I hadn’t planned to create a second article about the Nakano branch of Muteppō (無鉄砲東京中野店), but sometimes adventures don’t follow the path we expect. I’m learning that, more often than not, that’s a great thing.
On solo stays in Tokyo, I’m almost always based out of Nishi-Shinjuku. No matter how far I’ve ventured, I can usually make an extra loop through Nakano Ward or Suginami Ward for dinner on the way back.
This post was supposed to be about Gotaru, a tonkotsu ramen shop on the south side of Numabukuro Station.
After I arrive, I walk around the shop twice before I realize it’s there, not expecting dark windows and missing noren. I had planned carefully when I put the shop on my plan for this evening, I hadn’t made the newbie mistake of not checking beforehand, showing up on a fixed off day or after hours. With an unscheduled closing there is no tonkotsu for me, at least not here.

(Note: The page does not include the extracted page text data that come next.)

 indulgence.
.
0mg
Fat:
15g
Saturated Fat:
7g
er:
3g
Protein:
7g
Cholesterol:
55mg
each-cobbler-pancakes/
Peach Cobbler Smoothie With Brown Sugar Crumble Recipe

However, a ten minute walk in the opposite direction means Muteppō to the rescue. I feel good when I begin to know a place well enough to make changes on the fly. A year after my first visit, nothing has changed. For a ramen shop that gets everything right, this is the highest compliment.
Same “as you like it” attitude
Same convivial, warm and inviting atmosphere
Same sloppy bowl of unapologetic pork decadence
There is an extra bit of excitement this time, when the main circuit breaker trips, plunging the shop into darkness. A loud voice from the back of the kitchen shouts for everyone to grab something solid while they get the lights back, to a chorus of laughter. Seems people have been through the drill before. The photo above is taken just after the first lights around the seating area come back to life, while the kitchen is still dark.

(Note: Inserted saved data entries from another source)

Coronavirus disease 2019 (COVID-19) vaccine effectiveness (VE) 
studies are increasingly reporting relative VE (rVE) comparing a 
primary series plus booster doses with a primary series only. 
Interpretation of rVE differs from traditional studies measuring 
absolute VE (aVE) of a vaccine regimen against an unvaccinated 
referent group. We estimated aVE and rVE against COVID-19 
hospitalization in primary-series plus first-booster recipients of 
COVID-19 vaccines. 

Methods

I’m kind of hungry, so after clearing the first round of noodles I thin the viscous soup with the free fish stock and add a kaedama. I’ll be walking off this meal for a while.
Watching them sloshing around the huge vats of bones is a distinctive part of the Muteppō experience. On the previous visit, I was too shy to ask permission to shoot into the kitchen from around the side of the safety fence. I’m feeling braver now, and after my request is passed by staff to tenchō Hojo Tadashi he pauses to look up from the cauldron for just a moment, long enough to shout an ii yo! in my direction. Cleared to click away.
This makes my night. Some ramen shop kitchens are calm and methodical. The crew at Muteppō is loud and kinetic. Watching the hustle in the kitchen and the energy they throw into this work makes me forget that I’m tired. My thoughts turn to winding myself back up for the next leg of the journey.